PROBLEM DESCRIPTION = Reproduce the lines from the one containing "Орловка и сегодня выступает" through the end of the records, replacing "праведников" with "старейшин" and leaving everything else unchanged.

SUPPLIED INFORMATION =
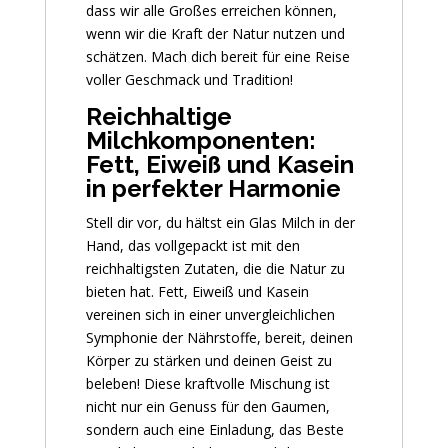
dass wir alle Großes erreichen können,
wenn wir die Kraft der Natur nutzen und
schätzen. Mach dich bereit für eine Reise
voller Geschmack und Tradition!
Reichhaltige
Milchkomponenten:
Fett, Eiweiß und Kasein
in perfekter Harmonie
Stell dir vor, du hältst ein Glas Milch in der
Hand, das vollgepackt ist mit den
reichhaltigsten Zutaten, die die Natur zu
bieten hat. Fett, Eiweiß und Kasein
vereinen sich in einer unvergleichlichen
Symphonie der Nährstoffe, bereit, deinen
Körper zu stärken und deinen Geist zu
beleben! Diese kraftvolle Mischung ist
nicht nur ein Genuss für den Gaumen,
sondern auch eine Einladung, das Beste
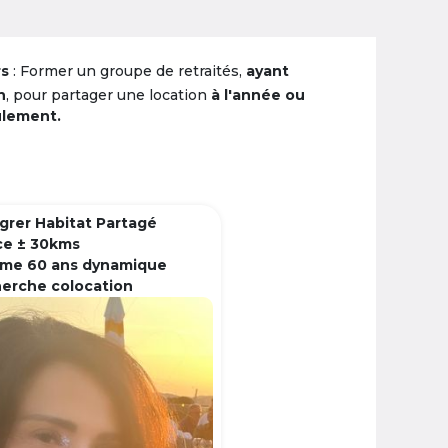
rs
: Former un groupe de retraités,
ayant
n
, pour partager une location
à l'année ou
ulement.
grer Habitat Partagé
ce ± 30kms
me 60 ans dynamique
herche colocation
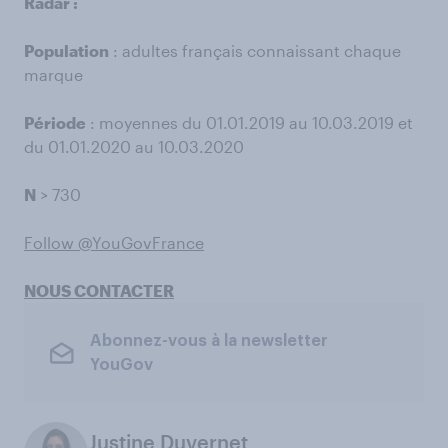
Radar :
Population
: adultes français connaissant chaque
marque
Période
: moyennes du 01.01.2019 au 10.03.2019 et
du 01.01.2020 au 10.03.2020
N
> 730
Follow @YouGovFrance
NOUS CONTACTER
Abonnez-vous à la newsletter
YouGov
Justine Duvernet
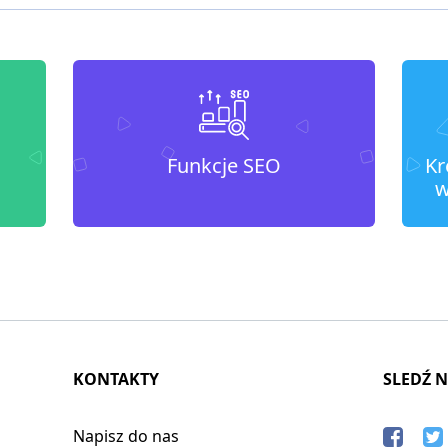
Funkcje SEO
Kr
w
KONTAKTY
SLEDŹ 
Napisz do nas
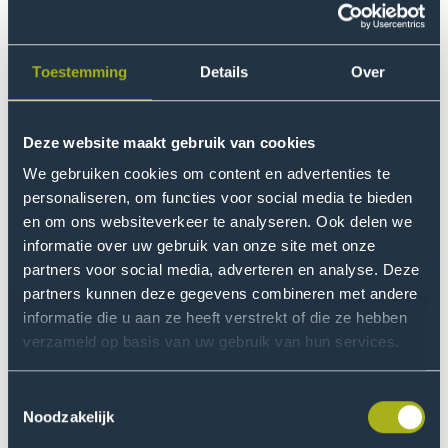
Aanmelden
De lezingen zijn gratis en toegankelijk voor alle
Toestemming
Details
Over
studenten en medewerkers van De Haagse Hogeschool.
Je kunt één lezing bijwonen, een paar, of gewoon
Deze website maakt gebruik van cookies
allemaal. De lezingen worden gegeven in het
.
Engels
We gebruiken cookies om content en advertenties te
personaliseren, om functies voor social media te bieden
Aanmelden
en om ons websiteverkeer te analyseren. Ook delen we
informatie over uw gebruik van onze site met onze
partners voor social media, adverteren en analyse. Deze
Lezingen en planning
partners kunnen deze gegevens combineren met andere
informatie die u aan ze heeft verstrekt of die ze hebben
De lezingen vinden op dinsdagen plaats van 2
verzameld op basis van uw gebruik van hun services.
september t/m 9 december 2025, telkens van 10.30 tot
12.00 uur. In totaal zijn er 13 sessies, waarbij elke week
een ander thema rondom protest, activisme en
Toestemmingsselectie
Noodzakelijk
creatieve vormen van verzet centraal staat.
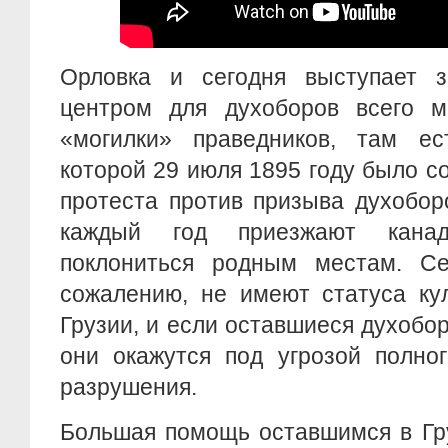
Орловка и сегодня выступает 
центром для духоборов всего м
«могилки» праведников, там е
которой 29 июля 1895 году было с
протеста против призыва духобор
каждый год приезжают кана
поклониться родным местам. Се
сожалению, не имеют статуса ку
Грузии, и если оставшиеся духобор
они окажутся под угрозой полно
разрушения.
Большая помощь оставшимся в Гр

RESPONSE =
Орловка и сегодня выступает 
центром для духоборов всего м
«могилки» старейшин, там е
которой 29 июля 1895 году было с
протеста против призыва духобор
каждый год приезжают кана
поклониться родным местам. Се
сожалению, не имеют статуса ку
Грузии, и если оставшиеся духобор
они окажутся под угрозой полно
разрушения.
Большая помощь оставшимся в Гр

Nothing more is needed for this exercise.